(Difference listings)
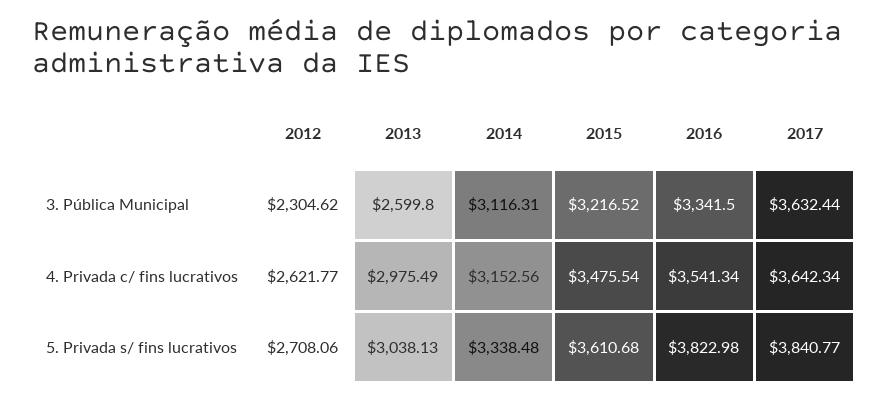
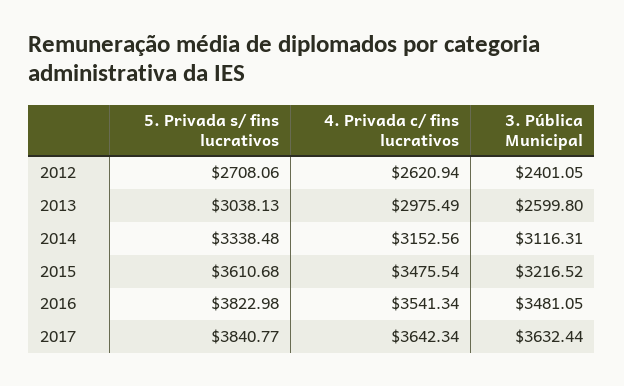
  {
    "2012": {
-     "3. Pública Municipal": 2304.62,
+     "3. Pública Municipal": 2401.05,
-     "4. Privada c/ fins lucrativos": 2621.77,
+     "4. Privada c/ fins lucrativos": 2620.94,
      "5. Privada s/ fins lucrativos": 2708.06
    },
    "2013": {
      "3. Pública Municipal": 2599.8,
      "4. Privada c/ fins lucrativos": 2975.49,
      "5. Privada s/ fins lucrativos": 3038.13
    },
    "2014": {
      "3. Pública Municipal": 3116.31,
      "4. Privada c/ fins lucrativos": 3152.56,
      "5. Privada s/ fins lucrativos": 3338.48
    },
    "2015": {
      "3. Pública Municipal": 3216.52,
      "4. Privada c/ fins lucrativos": 3475.54,
      "5. Privada s/ fins lucrativos": 3610.68
    },
    "2016": {
-     "3. Pública Municipal": 3341.5,
+     "3. Pública Municipal": 3481.05,
      "4. Privada c/ fins lucrativos": 3541.34,
      "5. Privada s/ fins lucrativos": 3822.98
    },
    "2017": {
      "3. Pública Municipal": 3632.44,
      "4. Privada c/ fins lucrativos": 3642.34,
      "5. Privada s/ fins lucrativos": 3840.77
    }
  }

• Task requirements
Review the entries above and return every line where "Municipal" appears.

• Solution for this problem
-     "3. Pública Municipal": 2304.62,
+     "3. Pública Municipal": 2401.05,
      "3. Pública Municipal": 2599.8,
      "3. Pública Municipal": 3116.31,
      "3. Pública Municipal": 3216.52,
-     "3. Pública Municipal": 3341.5,
+     "3. Pública Municipal": 3481.05,
      "3. Pública Municipal": 3632.44,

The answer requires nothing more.